Xtestc=as.matrix(ozonetestc[,2:4])
ytest=ozonetestc$ozone
lvals=seq(0,200,5)
nl=length(lvals)
mpe=rep(0,nl)
for (i in 1:nl)
  {
    mpe[i]=mperidge(Xtrainc, ytrain, Xtestc, ytest, lvals[i])
}
mpe
##  [1] 639.2700 589.3376 549.5914 517.7947 492.3394 472.0196 455.9041 443.2592
##  [9] 433.4978 426.1441 420.8092 417.1724 414.9676 413.9726 414.0011 414.8960
## [17] 416.5244 418.7735 421.5472 424.7635 428.3521 432.2527 436.4136 440.7900
## [25] 445.3434 450.0406 454.8529 459.7553 464.7264 469.7475 474.8024 479.8771
## [33] 484.9596 490.0394 495.1074 500.1558 505.1780 510.1682 515.1214 520.0335
## [41] 524.9009
plot(mpe~lvals)

2.2 Regularized regression with glmnet library

A widely used R library for regularized regression and classification is glmnet, developed by Friedmand et al (https://glmnet.stanford.edu/articles/glmnet.html). To use the library it must first be installed in R with the command

install.packages(“glmnet”), and then called using the library command:

library(glmnet)
## Loading required package: Matrix
## Loaded glmnet 4.1-2

The library has a great variety of functions to perform, analyze and plot regularized variations of Generalized Linear Models and not only regression. For full description of the package, the reader may refer to the guide or the webpage above. Here we use the glmnet() function which computes the regularized coefficients under a generalized elastic-net penalty which combines the ridge and lasso penalties: \[ \lambda \left ( \frac{1-\alpha}{2} ||\beta||_2^2+ \alpha ||\beta||_1 \right ) \] Note that \(\alpha=1\) corresponds to lasso and \(\alpha=0\) to ridge regularization.

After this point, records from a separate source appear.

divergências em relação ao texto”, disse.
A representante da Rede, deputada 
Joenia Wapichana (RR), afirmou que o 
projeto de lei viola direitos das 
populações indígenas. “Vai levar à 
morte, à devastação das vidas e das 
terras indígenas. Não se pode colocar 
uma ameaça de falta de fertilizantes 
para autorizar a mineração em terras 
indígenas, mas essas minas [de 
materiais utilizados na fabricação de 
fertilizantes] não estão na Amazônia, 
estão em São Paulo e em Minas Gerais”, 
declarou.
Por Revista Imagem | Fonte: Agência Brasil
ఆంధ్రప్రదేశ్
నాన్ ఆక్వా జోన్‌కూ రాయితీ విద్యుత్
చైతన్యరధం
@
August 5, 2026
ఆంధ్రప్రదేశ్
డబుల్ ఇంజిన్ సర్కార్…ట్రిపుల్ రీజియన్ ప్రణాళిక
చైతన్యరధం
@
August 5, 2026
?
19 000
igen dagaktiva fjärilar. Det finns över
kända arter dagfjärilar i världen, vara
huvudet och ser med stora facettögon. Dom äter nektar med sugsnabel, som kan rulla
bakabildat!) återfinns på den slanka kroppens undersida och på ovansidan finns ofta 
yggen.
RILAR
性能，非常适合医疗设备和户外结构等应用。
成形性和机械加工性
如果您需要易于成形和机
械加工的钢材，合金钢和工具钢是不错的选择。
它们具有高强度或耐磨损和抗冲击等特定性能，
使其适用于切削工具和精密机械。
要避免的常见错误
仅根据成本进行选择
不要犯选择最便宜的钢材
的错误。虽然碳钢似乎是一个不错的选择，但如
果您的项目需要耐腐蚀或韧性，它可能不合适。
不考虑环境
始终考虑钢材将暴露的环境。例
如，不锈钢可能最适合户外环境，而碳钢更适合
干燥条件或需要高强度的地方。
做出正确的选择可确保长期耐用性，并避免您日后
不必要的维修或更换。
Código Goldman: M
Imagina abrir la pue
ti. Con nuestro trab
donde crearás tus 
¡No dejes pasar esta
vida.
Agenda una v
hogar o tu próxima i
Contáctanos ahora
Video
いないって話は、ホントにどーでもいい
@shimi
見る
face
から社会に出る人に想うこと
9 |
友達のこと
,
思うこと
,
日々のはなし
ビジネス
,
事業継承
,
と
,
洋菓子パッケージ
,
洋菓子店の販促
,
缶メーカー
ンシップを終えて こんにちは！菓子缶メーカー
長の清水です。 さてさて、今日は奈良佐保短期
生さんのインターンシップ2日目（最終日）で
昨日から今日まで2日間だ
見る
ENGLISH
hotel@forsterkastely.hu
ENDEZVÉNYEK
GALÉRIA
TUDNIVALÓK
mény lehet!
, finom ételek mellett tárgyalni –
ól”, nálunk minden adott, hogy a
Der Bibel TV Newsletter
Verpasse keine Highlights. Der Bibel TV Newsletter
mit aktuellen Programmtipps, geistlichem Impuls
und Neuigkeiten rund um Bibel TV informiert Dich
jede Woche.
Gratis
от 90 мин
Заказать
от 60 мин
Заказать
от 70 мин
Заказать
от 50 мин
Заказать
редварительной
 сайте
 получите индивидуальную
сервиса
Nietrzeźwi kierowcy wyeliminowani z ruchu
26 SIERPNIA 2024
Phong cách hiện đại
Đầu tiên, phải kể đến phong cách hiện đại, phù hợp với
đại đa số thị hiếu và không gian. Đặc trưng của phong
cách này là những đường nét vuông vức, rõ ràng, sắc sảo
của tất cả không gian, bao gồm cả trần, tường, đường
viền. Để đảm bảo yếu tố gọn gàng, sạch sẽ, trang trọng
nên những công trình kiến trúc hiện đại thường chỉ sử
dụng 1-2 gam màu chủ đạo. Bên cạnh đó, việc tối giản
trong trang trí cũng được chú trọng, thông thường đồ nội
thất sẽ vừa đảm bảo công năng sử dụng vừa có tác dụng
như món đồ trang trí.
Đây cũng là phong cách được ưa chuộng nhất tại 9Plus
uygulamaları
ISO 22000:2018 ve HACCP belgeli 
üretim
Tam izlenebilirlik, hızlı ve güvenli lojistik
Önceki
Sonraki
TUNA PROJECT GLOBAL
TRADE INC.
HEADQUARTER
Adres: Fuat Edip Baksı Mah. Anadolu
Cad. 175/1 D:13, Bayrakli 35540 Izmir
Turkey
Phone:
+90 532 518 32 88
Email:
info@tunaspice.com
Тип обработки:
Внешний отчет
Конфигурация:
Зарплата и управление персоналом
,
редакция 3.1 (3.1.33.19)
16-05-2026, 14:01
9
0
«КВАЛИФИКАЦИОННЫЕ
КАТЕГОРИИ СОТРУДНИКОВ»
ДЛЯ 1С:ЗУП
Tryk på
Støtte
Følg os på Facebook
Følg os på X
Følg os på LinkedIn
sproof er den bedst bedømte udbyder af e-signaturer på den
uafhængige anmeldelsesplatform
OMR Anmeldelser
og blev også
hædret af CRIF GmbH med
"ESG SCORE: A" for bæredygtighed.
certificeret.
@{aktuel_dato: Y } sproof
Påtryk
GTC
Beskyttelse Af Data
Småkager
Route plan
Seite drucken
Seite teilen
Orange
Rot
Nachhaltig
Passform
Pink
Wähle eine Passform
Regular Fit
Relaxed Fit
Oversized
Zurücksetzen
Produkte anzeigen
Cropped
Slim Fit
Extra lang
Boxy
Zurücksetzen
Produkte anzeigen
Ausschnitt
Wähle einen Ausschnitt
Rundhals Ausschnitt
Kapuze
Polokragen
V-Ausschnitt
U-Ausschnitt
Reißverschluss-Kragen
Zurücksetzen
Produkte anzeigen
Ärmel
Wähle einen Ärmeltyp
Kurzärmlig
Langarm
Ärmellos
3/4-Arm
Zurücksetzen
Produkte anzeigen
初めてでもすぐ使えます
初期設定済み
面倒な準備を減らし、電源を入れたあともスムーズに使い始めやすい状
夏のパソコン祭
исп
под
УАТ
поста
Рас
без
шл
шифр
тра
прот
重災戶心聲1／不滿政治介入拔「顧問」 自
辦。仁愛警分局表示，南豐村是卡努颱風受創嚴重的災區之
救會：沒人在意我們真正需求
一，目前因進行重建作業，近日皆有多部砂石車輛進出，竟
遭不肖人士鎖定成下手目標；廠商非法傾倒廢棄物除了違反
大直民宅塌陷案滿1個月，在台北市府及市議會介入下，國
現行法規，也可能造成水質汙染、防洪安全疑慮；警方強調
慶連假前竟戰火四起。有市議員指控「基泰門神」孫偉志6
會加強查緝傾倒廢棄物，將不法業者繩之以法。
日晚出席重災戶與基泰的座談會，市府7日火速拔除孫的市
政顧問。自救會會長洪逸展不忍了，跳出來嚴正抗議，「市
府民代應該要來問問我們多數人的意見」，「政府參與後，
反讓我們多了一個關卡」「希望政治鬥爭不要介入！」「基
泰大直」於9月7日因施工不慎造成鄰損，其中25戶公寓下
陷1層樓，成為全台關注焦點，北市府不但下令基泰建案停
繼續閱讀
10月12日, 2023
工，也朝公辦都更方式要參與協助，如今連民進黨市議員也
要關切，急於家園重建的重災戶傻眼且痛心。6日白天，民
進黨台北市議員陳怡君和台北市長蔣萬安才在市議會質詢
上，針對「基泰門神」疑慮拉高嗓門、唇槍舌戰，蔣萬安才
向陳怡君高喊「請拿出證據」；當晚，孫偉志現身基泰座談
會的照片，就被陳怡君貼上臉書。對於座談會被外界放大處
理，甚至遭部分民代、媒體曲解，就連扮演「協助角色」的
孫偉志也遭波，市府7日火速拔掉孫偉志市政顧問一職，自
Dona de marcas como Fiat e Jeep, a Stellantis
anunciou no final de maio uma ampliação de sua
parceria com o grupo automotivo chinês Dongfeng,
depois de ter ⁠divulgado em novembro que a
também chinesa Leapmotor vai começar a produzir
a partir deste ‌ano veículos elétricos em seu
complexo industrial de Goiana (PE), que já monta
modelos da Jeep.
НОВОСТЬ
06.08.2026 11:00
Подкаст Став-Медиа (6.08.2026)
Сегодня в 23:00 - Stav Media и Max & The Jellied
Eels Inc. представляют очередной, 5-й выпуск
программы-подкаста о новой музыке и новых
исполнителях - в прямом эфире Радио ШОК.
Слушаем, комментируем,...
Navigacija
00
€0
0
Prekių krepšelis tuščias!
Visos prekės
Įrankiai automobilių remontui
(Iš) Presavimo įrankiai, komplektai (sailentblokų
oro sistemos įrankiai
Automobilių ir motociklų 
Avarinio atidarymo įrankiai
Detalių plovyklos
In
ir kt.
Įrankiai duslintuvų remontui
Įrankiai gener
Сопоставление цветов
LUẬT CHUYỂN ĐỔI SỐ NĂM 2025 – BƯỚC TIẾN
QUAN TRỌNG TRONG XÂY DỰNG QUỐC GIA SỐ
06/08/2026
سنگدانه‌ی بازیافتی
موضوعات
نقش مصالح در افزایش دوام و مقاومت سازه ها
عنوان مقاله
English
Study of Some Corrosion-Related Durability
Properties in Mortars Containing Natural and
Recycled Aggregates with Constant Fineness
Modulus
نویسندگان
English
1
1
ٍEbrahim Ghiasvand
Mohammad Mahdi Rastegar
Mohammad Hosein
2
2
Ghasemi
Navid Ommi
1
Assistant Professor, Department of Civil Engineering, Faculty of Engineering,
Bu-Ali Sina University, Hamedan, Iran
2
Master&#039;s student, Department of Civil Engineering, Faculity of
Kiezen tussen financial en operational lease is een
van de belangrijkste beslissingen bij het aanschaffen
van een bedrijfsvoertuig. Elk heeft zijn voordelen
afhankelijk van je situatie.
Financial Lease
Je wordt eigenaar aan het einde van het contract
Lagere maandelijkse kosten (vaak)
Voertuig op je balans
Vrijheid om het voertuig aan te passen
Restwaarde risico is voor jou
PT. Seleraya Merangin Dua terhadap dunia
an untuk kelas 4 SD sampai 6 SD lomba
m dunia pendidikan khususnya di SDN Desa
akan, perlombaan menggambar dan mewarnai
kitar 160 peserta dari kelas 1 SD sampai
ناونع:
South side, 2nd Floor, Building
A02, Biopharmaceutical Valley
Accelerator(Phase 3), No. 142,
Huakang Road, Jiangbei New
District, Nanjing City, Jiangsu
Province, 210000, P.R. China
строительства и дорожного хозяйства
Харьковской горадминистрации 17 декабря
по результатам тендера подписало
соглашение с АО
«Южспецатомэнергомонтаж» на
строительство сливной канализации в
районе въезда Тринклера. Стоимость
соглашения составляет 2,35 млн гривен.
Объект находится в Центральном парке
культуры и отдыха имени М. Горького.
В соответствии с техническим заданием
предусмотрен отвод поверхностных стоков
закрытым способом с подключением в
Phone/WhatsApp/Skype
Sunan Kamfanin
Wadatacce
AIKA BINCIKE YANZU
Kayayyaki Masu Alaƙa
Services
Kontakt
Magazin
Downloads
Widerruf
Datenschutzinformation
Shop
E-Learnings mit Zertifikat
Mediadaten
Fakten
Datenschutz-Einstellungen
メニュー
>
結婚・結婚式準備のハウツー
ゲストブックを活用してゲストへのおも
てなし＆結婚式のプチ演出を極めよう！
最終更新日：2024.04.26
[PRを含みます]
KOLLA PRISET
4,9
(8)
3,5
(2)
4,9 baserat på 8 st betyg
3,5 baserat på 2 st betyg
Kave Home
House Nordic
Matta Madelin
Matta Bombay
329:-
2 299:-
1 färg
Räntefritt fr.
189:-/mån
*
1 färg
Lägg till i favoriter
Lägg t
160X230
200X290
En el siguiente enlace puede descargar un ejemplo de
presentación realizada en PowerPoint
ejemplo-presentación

We call the glmnet() function with the standardized matrix \(X\) and the vector \(y\) from the training set, using \(\alpha=0\) and the appropriate value of \(\lambda\). First we verify the results for the no-regularization model with \(\lambda=0\):

bnet0=glmnet(Xtrainc, ytrain, alpha=0, lambda = 0)
bnet0$beta
## 3 x 1 sparse Matrix of class "dgCMatrix"
##                     s0
## radiation     6.785835
## temperature  16.626863
## wind        -12.340399
betac
## (Intercept)   radiation temperature        wind 
##   46.971831    6.786065   16.626547  -12.340529

We observe that the results obtained with glmnet are slightly different from the (correct) values obtained from the lm function. The reason is that glmnet computes the coefficients using an iterative optimization algorithm similar to gradient descent, which converges to the optimal values of the coefficients asymptotically and is not 100% precise when it stops after a number of iterations. The reason is that for values \(\alpha>0\) there is no analytical expression for the optimal coefficients such as that for \(\alpha=0\) (ridge regression), therefore they must be calculated numerically.